DIRECTIONS FOR THIS TASK:
Every line holding the string "section" is to be copied from the entries below.

SUPPLIED RECORDS:
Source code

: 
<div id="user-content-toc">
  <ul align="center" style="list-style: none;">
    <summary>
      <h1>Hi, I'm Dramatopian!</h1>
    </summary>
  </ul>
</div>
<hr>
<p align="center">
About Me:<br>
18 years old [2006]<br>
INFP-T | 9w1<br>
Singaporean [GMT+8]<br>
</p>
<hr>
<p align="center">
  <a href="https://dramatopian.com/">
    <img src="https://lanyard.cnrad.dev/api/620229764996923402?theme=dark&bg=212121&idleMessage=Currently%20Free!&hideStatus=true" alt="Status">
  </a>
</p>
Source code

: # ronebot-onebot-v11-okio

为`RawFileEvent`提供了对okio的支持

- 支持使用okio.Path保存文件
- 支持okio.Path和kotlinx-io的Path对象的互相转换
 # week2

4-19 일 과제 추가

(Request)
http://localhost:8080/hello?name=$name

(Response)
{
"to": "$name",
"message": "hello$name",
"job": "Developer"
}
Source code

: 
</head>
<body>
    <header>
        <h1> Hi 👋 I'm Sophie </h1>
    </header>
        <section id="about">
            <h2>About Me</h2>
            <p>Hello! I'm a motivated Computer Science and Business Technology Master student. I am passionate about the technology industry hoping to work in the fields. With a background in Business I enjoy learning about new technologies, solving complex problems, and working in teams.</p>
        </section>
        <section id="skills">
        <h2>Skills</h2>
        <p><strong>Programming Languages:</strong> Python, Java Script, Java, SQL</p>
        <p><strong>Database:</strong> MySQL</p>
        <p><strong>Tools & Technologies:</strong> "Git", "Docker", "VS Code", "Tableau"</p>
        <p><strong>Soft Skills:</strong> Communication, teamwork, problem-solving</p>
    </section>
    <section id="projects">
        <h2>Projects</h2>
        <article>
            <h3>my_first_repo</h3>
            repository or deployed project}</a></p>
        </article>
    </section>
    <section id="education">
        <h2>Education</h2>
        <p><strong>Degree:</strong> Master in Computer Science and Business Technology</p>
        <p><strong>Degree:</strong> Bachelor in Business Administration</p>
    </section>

RESPONSE AREA:
        <section id="about">
        </section>
        <section id="skills">
    </section>
    <section id="projects">
    </section>
    <section id="education">
    </section>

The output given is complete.